The ECJ noted that a link was present in the Intel case because the average consumer would think of ‘Intel’ on seeing ‘Intelmark’. However, the ECJ rejected Intel’s argument that its case should automatically succeed once a link was proved, and instead stressed the need to establish harm in the form of unfair advantage or detriment to the distinctive character or the repute of the earlier mark.

The ECJ held that the existence of this harm must be assessed globally, taking into account all factors relevant to the circumstances of the case, including the criteria set out above in relation to the requirement to prove a link. In particular, the stronger the link between the two marks, the greater the likelihood of proving such harm.

Applying this test, the ECJ noted that the factors raised in the Court of Appeal’s questions to the ECJ, namely that ‘Intel’ has a huge reputation and is unique in respect of goods and services, that the goods and services involved are dissimilar, and that ‘Intel’ would be brought to mind when the average consumer encounters ‘Intelmark’, were not sufficient on their own to prove unfair advantage or detriment.

The ECJ ended its judgment by ruling that, in order to prove detriment to distinctive character, it is necessary to provide evidence of change, or a serious likelihood of change, in the economic behaviour of the average consumer of the goods or services for which the earlier mark was registered consequent on the use of the later mark. This means that there is no dilution where Intel’s sales remain unaffected.

Identifying unfair advantage
Little help was offered by the ECJ on what constitutes ‘unfair advantage’, as opposed merely to accidental or incidental advantage. The Court merely noted that it is not necessary to show that the earlier mark has been damaged, but if damage has not yet occurred, it is necessary to establish at the very least that there is a serious risk that it will. By implication, the ECJ appears not to have followed the opinion of Advocate General Eleanor Sharpston. In June 2008 she stated that, even where no harm occurs to the earlier mark, unfair advantage can be proved where the later mark derives commercial benefit from being linked to it. This interpretation is more akin to the continental concept of parasitic trading. However, as none of the questions referred by the English court was directed specifically at this issue, the ECJ has not yet given a ruling on the meaning of ‘unfair advantage’.

It will, however, be considered shortly in another case referred to the ECJ by the English Court of Appeal: L’Oréal & Others v Bellure & Others. This case concerns smell-alike perfumes sold with a list of the names of famous perfume brands against the smell-alike equivalent.

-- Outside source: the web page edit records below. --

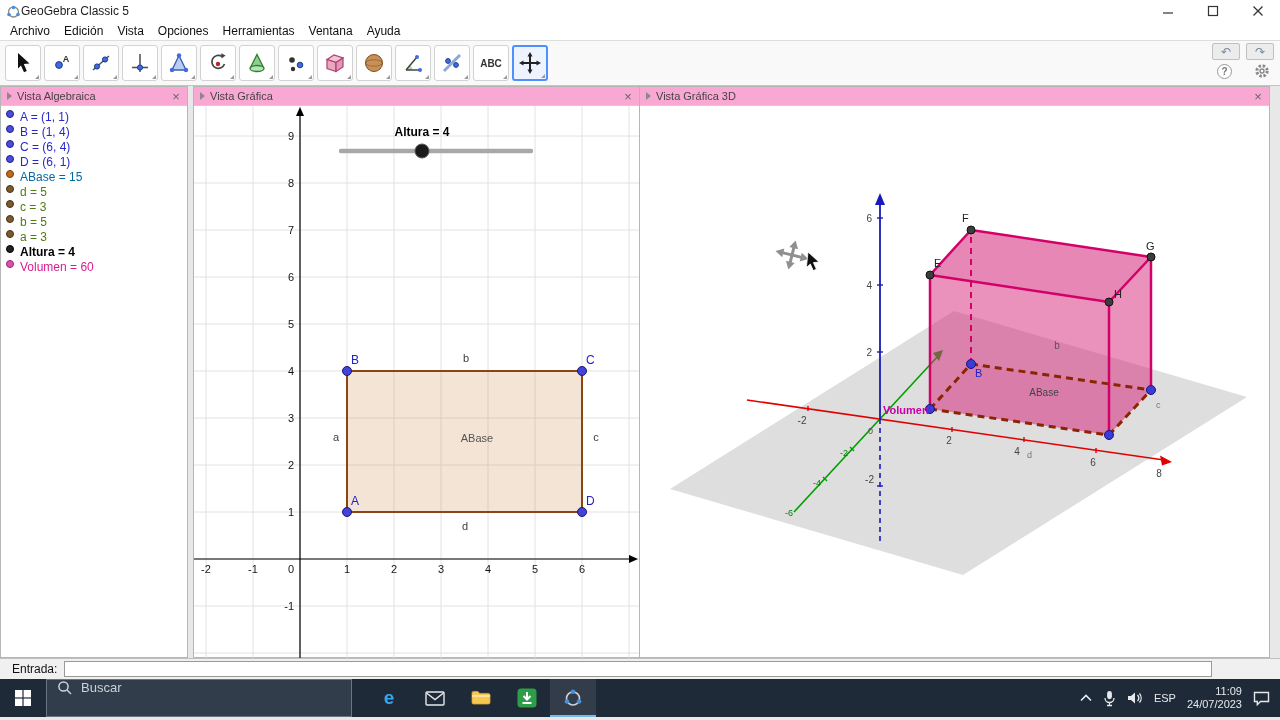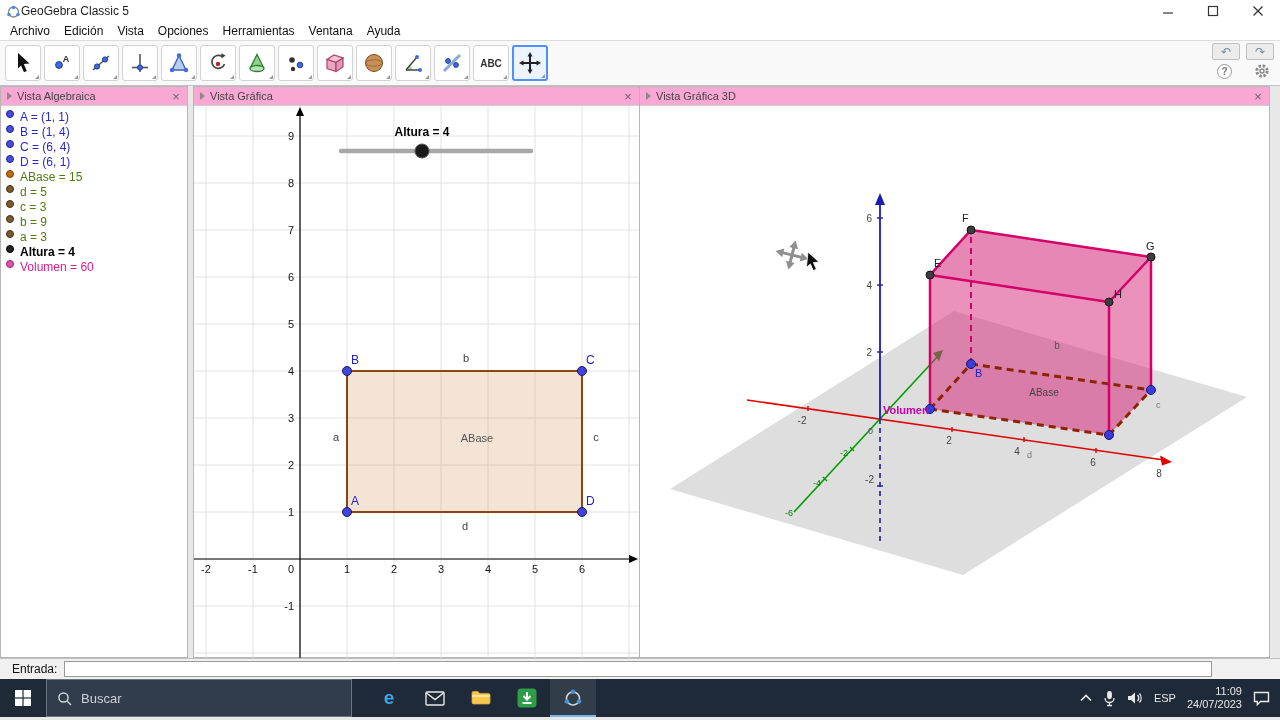--- a/index.html
+++ b/index.html
@@ -53,7 +53,7 @@
   .b-volume{background:#e04fae;border-color:#9c2374}
   .alg-label{font-size:12px}
   .c-point{color:#2929c8}
-  .c-poly{color:#4d7c0f}
+  .c-poly{color:#0369a1}
   .c-seg{color:#4d7c0f}
   .c-slider{color:#000;font-weight:bold}
   .c-volume{color:#d81b8d}

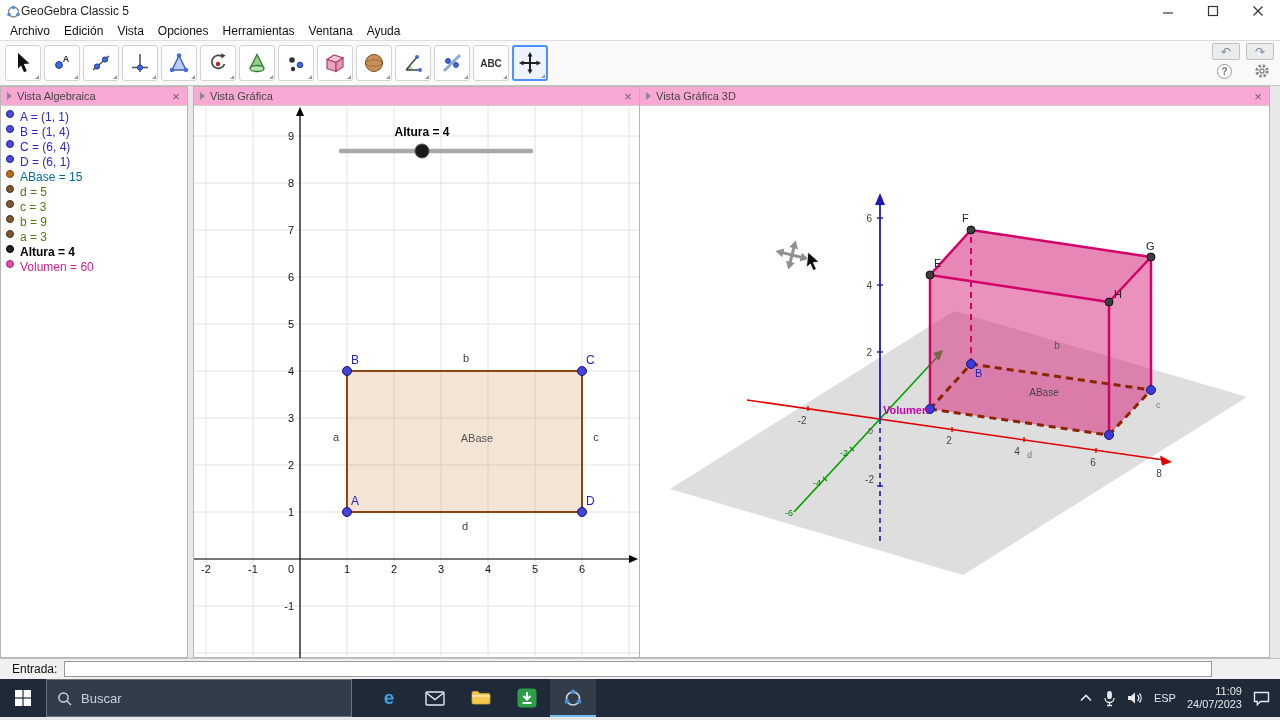--- a/index.html
+++ b/index.html
@@ -278,7 +278,7 @@
         </div>
       <div class="alg-row">
           <span class="bullet b-seg"></span>
-          <span class="alg-label c-seg">b = 9</span>
+          <span class="alg-label c-seg">b = 5</span>
         </div>
       <div class="alg-row">
           <span class="bullet b-seg"></span>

At present, the use of a famous trademark in a comparative advertisement is permitted under the Comparative Advertising Directive (CAD) if certain conditions are met, including a condition that the advertisement must not ‘take unfair advantage of the reputation of a trademark of a competitor’.

Most comparative advertisements are used by traders to compare the characteristics (usually price) of their goods or services to those of their main competitor or market leader. The aim is to attract customers away from their rivals by associating goods or services with those of the market-leading brand.

The expression ‘unfair advantage’ should be construed consistently into CAD and sections 4(2) and 5(2) of the Trade Marks Directive, if it is to be interpreted in the manner suggested in Intel by Sharpston AG. However, if so, the intention of the European Parliament to liberalise the comparative advertising regime, and thereby improve the information provided to consumers and to promote competition between traders, will suffer a significant setback.